Twelve hundred households across Lee County will get a postcard next week, telling recipients they soon will receive a five-page citizen survey.
The survey – the first of its kind since 2002 – will be used to help county officials determine priorities for the next budget year, and county officials urge those who receive them to complete and return the forms.
We also urge residents to submit the questionnaires.
The compiled information “will be shared with the Board of Lee County Commissioners as one of several key elements in an ongoing strategic planning process,” officials said in a prepared statement released before the holiday.
Other elements will include information gathered at a series of workshops between the county’s eight primary departments and the board of county commissioners, and traditional budget workshops and public hearings to be held through the summer and early fall of next year.
The goal, according to new County Manager Karen Hawes?
To identify the core level of service desired by the public and the county’s elected officials.
The process began in October with the departmental presentations, continues through December with the mailing and collection of the statistically valid citizen survey, and culminates in February with the Board of County Commissioners’ traditional goal-setting workshop.
From all that information, the county staff will prepare and present a budget that, hopefully, will come close to what the commission expects and the public wants, both in terms of services provided and the revenue level needed to fund the package.

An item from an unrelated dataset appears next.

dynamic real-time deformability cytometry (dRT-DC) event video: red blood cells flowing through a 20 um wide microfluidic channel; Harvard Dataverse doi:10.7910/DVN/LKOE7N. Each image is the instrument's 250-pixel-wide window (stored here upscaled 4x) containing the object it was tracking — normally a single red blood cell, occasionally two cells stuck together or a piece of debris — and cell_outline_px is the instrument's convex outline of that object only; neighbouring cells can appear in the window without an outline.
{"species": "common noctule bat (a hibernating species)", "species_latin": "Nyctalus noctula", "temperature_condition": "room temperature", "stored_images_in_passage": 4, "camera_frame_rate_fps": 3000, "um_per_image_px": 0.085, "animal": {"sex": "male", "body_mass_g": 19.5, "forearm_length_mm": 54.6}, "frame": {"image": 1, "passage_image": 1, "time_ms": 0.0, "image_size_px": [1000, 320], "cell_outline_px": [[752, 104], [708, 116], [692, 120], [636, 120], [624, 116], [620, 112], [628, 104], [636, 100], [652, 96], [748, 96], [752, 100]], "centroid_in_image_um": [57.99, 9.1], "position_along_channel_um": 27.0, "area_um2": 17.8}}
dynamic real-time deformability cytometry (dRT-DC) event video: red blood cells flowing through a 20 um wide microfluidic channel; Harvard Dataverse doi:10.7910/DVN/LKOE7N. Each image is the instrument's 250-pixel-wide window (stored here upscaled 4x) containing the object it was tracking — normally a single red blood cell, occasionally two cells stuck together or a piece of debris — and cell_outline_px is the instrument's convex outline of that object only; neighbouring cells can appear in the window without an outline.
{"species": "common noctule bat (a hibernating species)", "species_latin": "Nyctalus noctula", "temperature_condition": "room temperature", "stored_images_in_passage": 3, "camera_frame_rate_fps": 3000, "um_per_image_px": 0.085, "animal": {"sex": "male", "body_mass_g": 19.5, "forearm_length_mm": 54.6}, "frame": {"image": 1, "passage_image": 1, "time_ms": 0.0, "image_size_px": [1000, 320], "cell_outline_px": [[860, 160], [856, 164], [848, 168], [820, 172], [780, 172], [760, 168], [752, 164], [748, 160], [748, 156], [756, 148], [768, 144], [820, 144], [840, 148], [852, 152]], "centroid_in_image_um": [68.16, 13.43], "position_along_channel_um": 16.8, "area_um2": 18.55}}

To get the services we want for the money we pay, we do need to take part.
And the first step, for the public anyway, is to complete the forms, which are to be returned directly to the survey firm, the Colorado-based National Research Center, for compilation.
We commend the county for seeking additional public input and for doing so in a way as to include those of us who may prefer providing it away from the sometimes contentious public hearing process.
If particular programs or services are important to you, please take part if one of the surveys makes its way to your mailbox. It does matter where our tax dollars go.